Now you have dealers being more competitive and then the problem with car sales that may slip in the next couple years due to interest rates.
I expect all this to go the way of video stores.
The question is as more sales go to the web what changes will we see.
Darwin, well done you just paid a small portion of the debt all owe the Greatest Generation.
I agree. If anyone is owed reparations they are.
Three years ago the local dealer offered $10,000 for my F-150. Carvana offered $15,200 so guess who I sold it to. That same local dealer then sold me a Beetle for $9,000, I drove it for three years and just traded in in last week and got $8,500 for it.
Carvana would be quite happy to sell you a crappy car, that is, if that car actually existed…
I sold my dad’s car to CarMax in late 2020. It was a bit of a cluster—- due to my father having passed away prior to the sale, which prevented me from doing the whole thing via powers of attorney for him and mom. The CarMax people could not have been more personable, helpful, and, to my mind, generous. Even then a totally humdrum Honda CRV was worth nearly what they paid for it new.

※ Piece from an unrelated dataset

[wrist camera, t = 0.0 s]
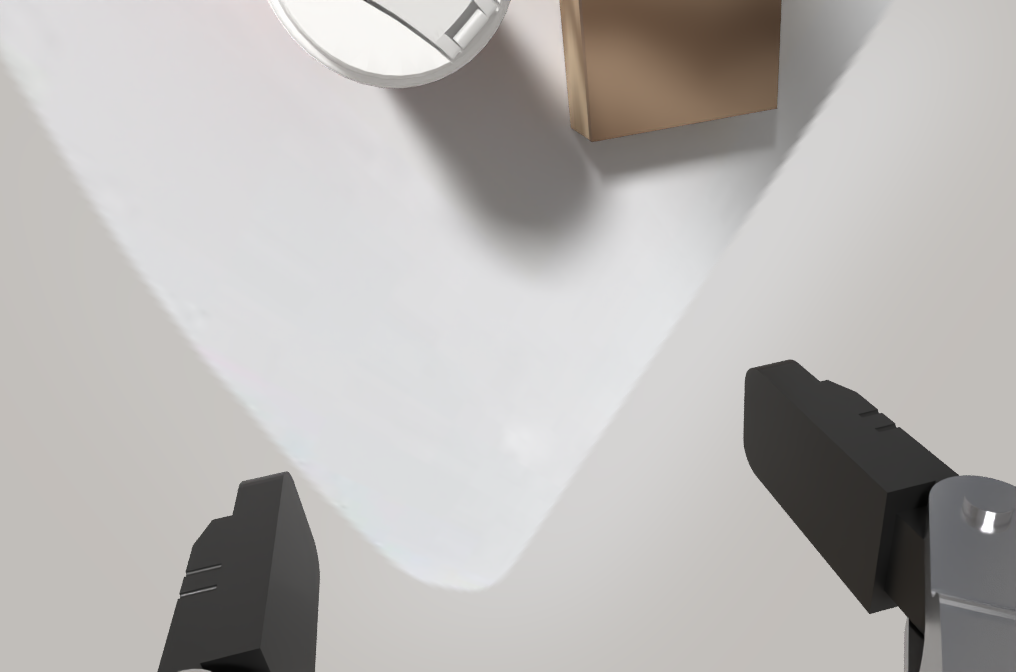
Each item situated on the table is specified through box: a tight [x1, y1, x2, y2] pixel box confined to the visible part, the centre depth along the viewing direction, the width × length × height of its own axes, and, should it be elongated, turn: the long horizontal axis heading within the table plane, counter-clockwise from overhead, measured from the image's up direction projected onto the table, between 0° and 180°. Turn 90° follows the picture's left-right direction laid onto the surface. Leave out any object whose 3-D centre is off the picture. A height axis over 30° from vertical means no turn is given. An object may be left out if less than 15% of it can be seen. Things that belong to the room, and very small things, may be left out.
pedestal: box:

Dad’s mind never let him down and he drove right up until the end. He was a safe driver, knew where he should and shouldn’t be driving at his age and skill level. My wife kept talking about taking his keys but I rode with him and thought he did just fine. I can only hope to be so lucky when I reach that stage of life.
Love you, pop. Love you, mom.
sweet story. I am an old car guy, and when it came time for me to replace my beautiful “once in a lifetime ” car ( some idiot ran a stop sign and totaled it) I was encouraged by my young nephews to try looking online. Seriously? Well fast forward 3 months and now have a great replacement I got from , through all places , CarMax.
Cant say enough about the transaction, perfect, friendly , and amazingly up front and honest. I know not all have had that experience , but I did and thankful for it . Plus 30 day return and 1500 mile bumper to bumper , not bad for a 2015.
Did I pay a little more , yup, about a grand but Im Ok with that.
I sold a 2013 Mercedes SLK to Carvana. They gave me, what I thought, was a little too much money for it but that was okay. Had to deliver it to their lot but not a problem as they provided an Uber ride to public transport for the trip home. Money transfer was instantaneous; they were great to deal with.
Interesting story. It confirms that I’d never buy a car from Carvana.
Last year Carvana offered to buy my truck for $500 less than I paid for it new 11 years before. They upped the offer two times from the original offer.
Carvana will go down as one of the most profitable scams ever for the father / son owners .
From what I hear/read, they took a large fortune and turned it into a very small one.
There’s a reason Carvana had one of the highest volume of used car sales to fuel its growth. The low overhead (no sales team, fairly low infrastructure costs) allows them to beat others on buying cars yet price them in line with other sellers. However, they have failed to make a profit due to making too many exceptions and not adjusting algorithms to changing operational costs (i.e. cost of fuel for pickups and delivery). Instead of posting a profit, they are posting losses with record number of transactions. Carvana will be out of business soon. They missed the boat while interest rates were low and supply was low due to chip shortages.
I attempted to sell a Pontiac Aztek to Carvana. I think they are still laughing.